Our Wood Streets
Our Cleveland Heights streets can boast no fewer than 16 streets with names ending in “wood.” There are also Wood Road and four other streets beginning with “Wood,” plus four streets with exact tree names: Forest View and Chestnut Hill Drives, and Birch Tree Path. What was the rationale in the ca. 1900-25 period for naming streets as such?
We can understand ‘wood’ added to “Beech”’ “Elm,” and “Oak”’ “Briar” (root) is closely related to wood as is “Har”’ (horn). “Redwood” is an actual tree, and a del or glen may be wooded. “Kirkwood” (as “kirk” means church) may evoke the image of a peaceful church in a woods and “Idlewood” surely sounds restful. An “ingle” (fireplace) sounds cozy, but what are an “engl”’ or a “kerr” and what do ‘Brentwood’ or “Rexwood” mean – a wooded area with wild geese (“brent”) and a king’s (“rex”) woods, respectively?
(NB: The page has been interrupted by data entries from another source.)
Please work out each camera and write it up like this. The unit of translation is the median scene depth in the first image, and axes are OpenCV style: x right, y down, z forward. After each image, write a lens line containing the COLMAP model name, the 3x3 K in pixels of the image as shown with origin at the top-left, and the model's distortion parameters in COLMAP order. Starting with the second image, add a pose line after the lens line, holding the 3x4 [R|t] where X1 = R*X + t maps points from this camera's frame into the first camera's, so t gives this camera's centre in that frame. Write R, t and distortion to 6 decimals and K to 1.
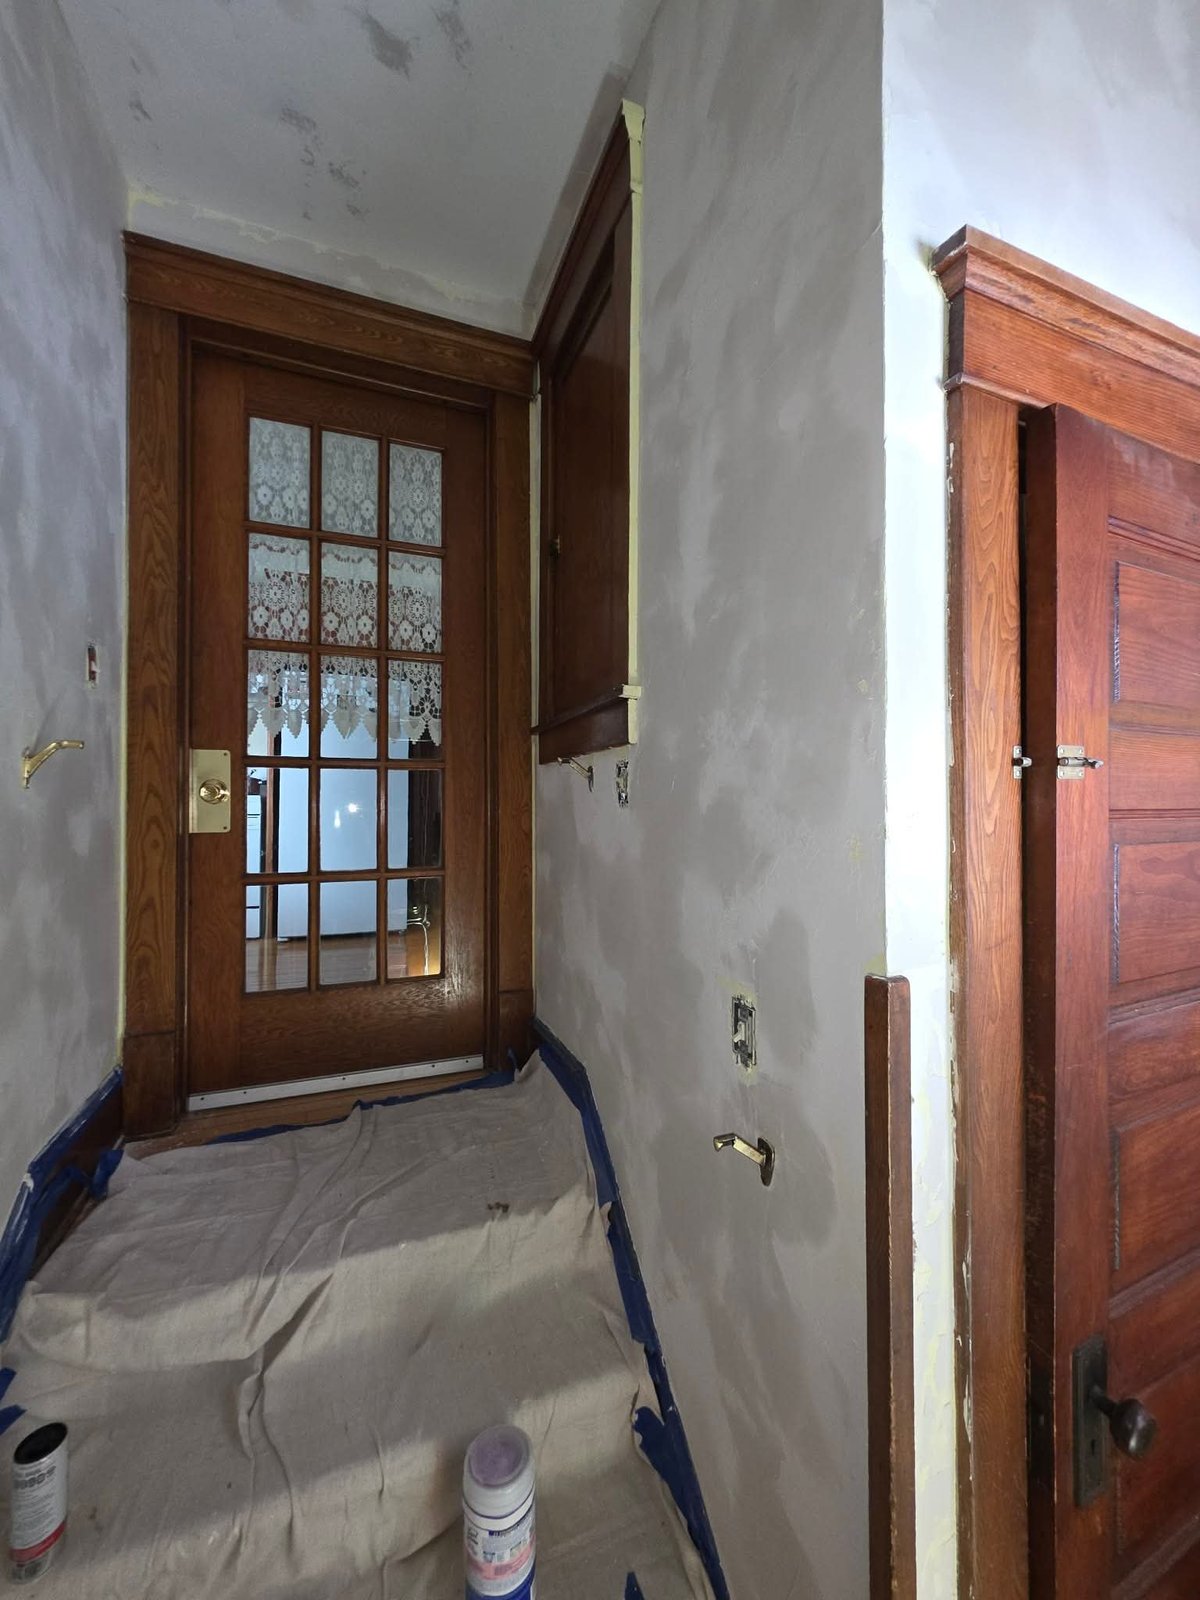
lens RADIAL K [[629.5, 0, 601.3], [0, 629.5, 799.4], [0, 0, 1]] dist [0.001601, -0.000865]
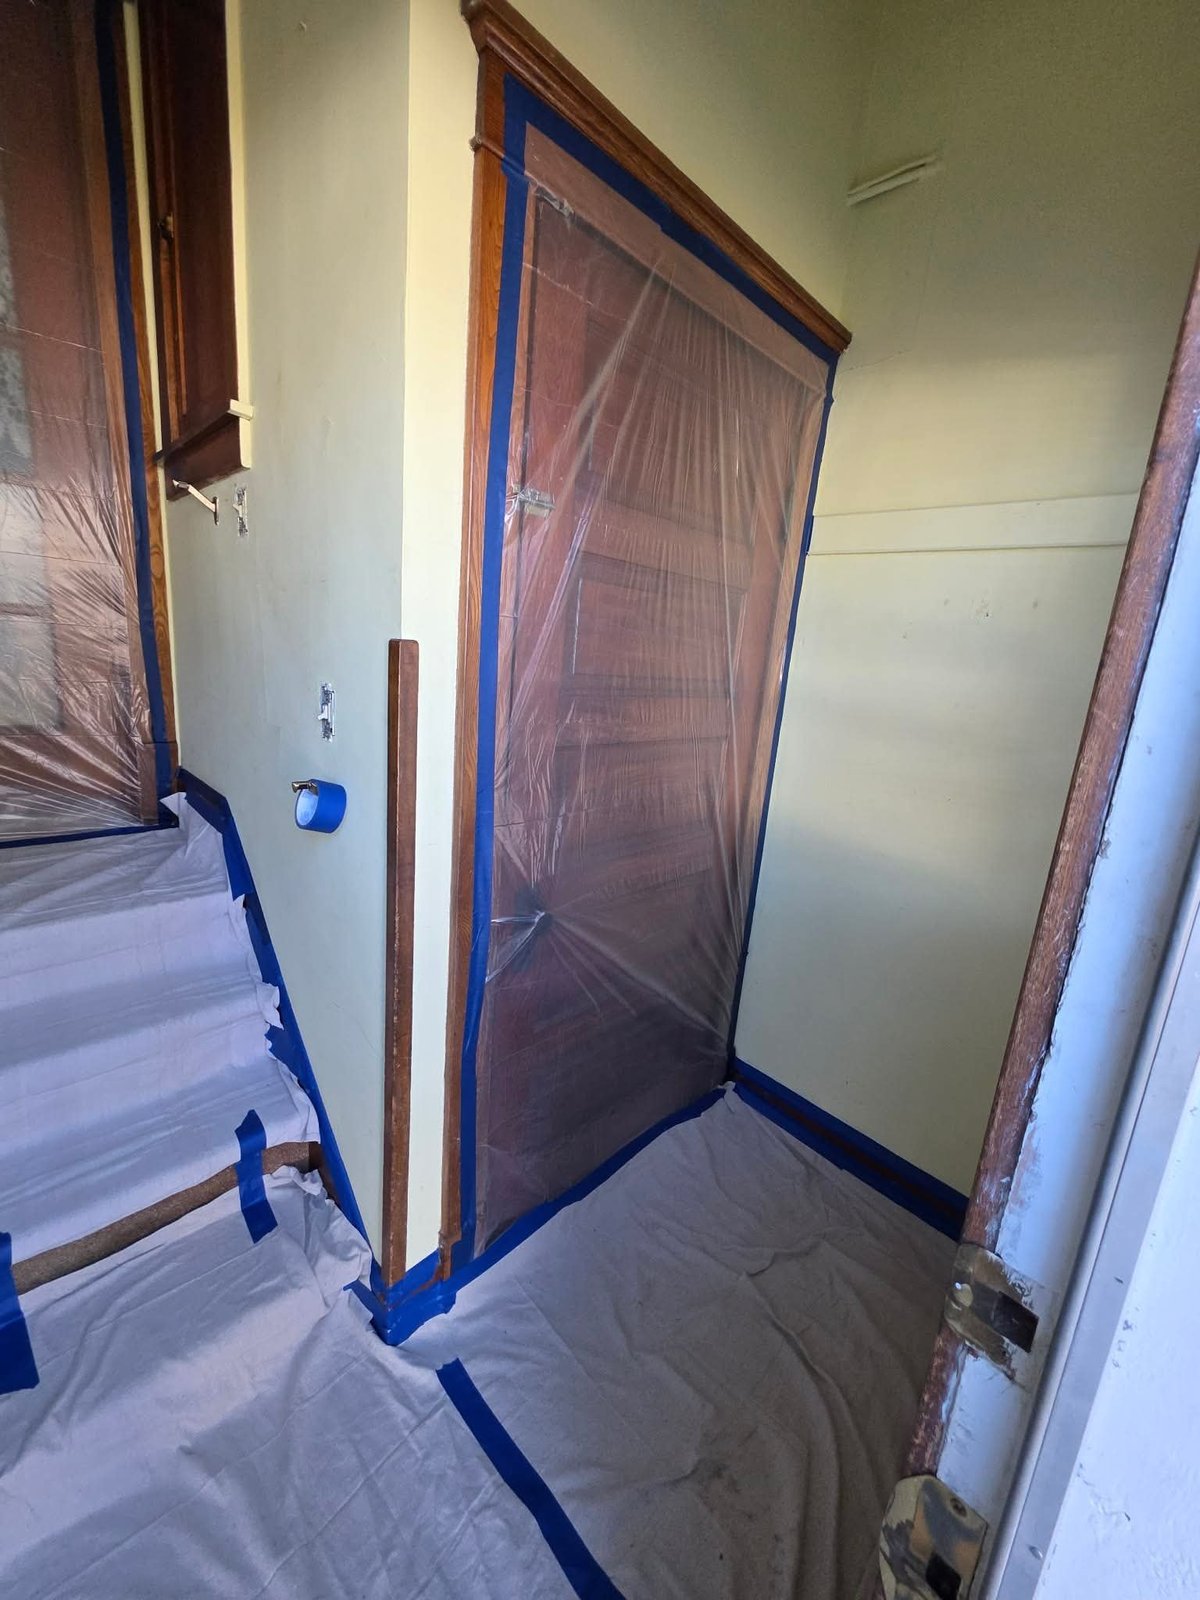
lens RADIAL K [[629.5, 0, 603.6], [0, 629.5, 797.7], [0, 0, 1]] dist [0.001601, -0.000865]
pose [[0.914742, -0.013190, 0.403823, 0.108230], [-0.089142, 0.968250, 0.233551, 0.094619], [-0.394082, -0.249636, 0.884523, -0.178872]]
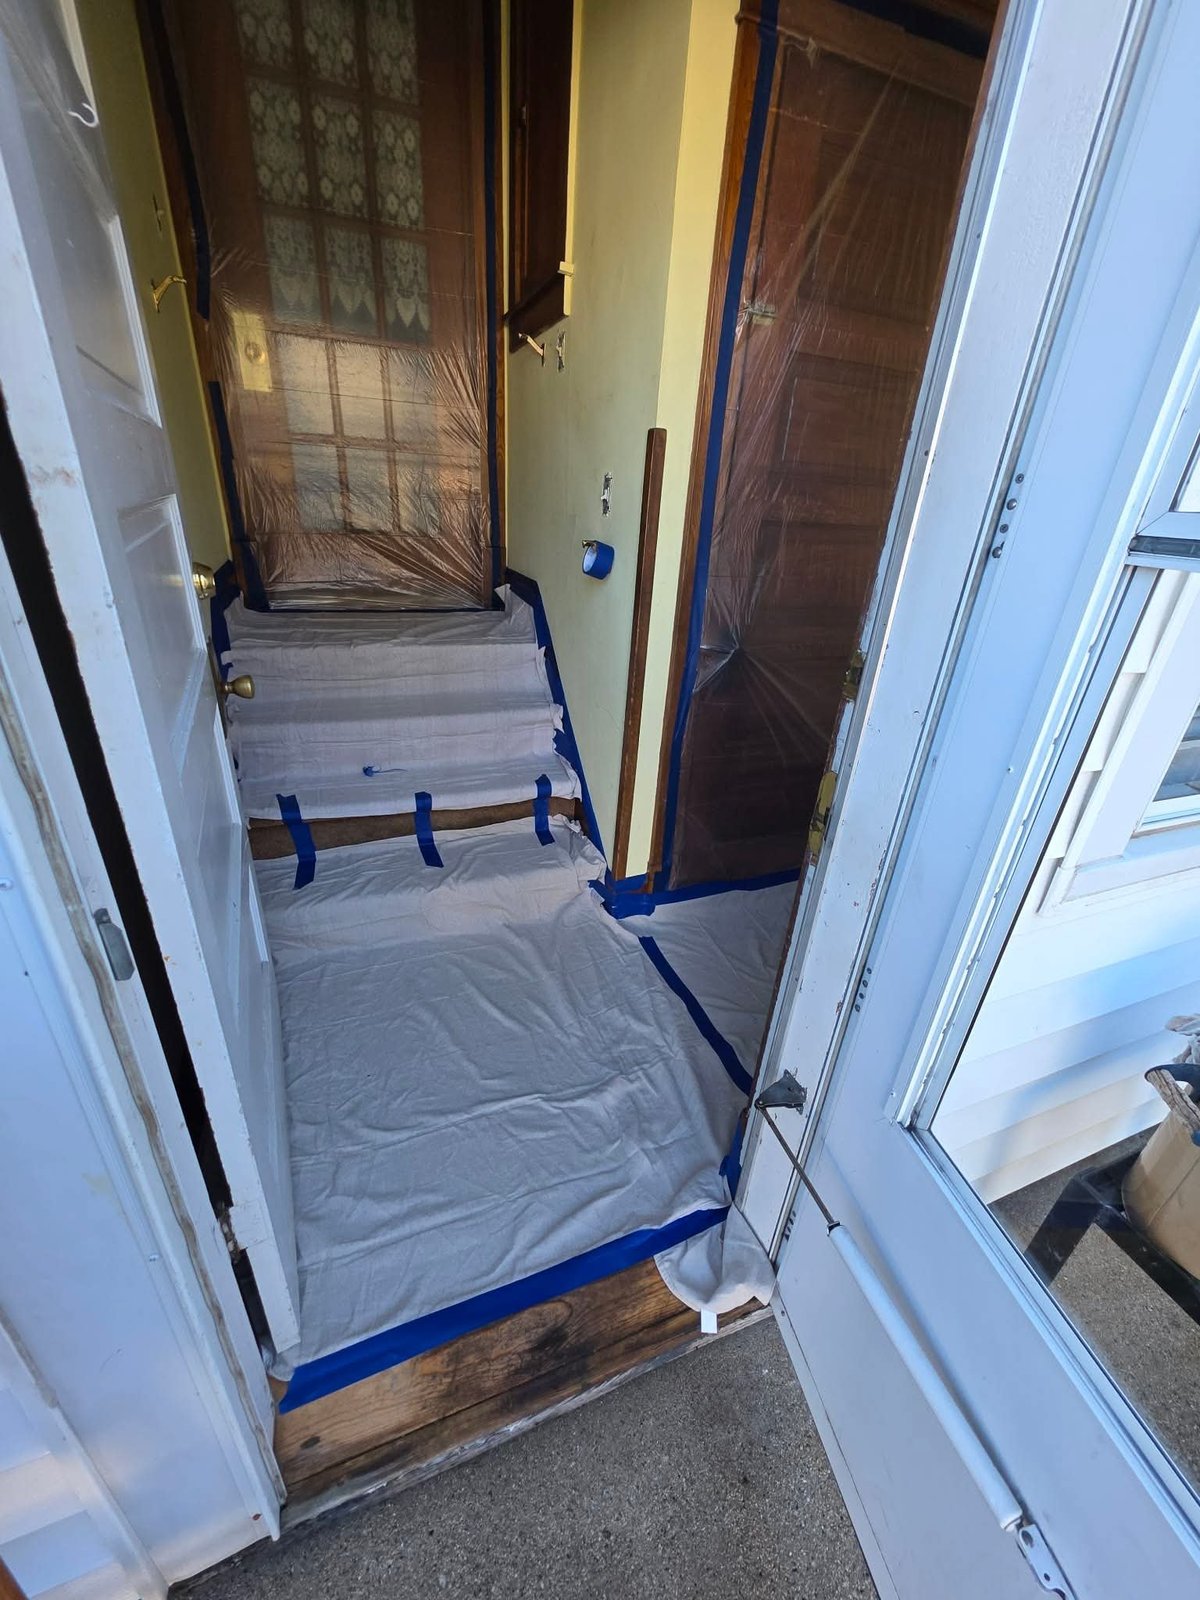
lens RADIAL K [[629.5, 0, 605.1], [0, 629.5, 800.3], [0, 0, 1]] dist [0.001601, -0.000865]
pose [[0.997998, 0.057461, 0.026423, 0.109653], [-0.063217, 0.893828, 0.443932, 0.172780], [0.001891, -0.444713, 0.895671, -0.520939]]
Such names were selected all over the United States by developers for streets and by publishers of house plan catalogs. In actuality, most of our “wood” names are American towns, such as California’s Brentwood, Edgewood, Glenwood, Inglewood, and Kirkwood or New Jersey’s Englewood. A connection with the suburbs of California or the Garden State in the 1910s and ’20s assuredly lured Clevelanders to our lush young suburb, as well as the public to purchase house plans.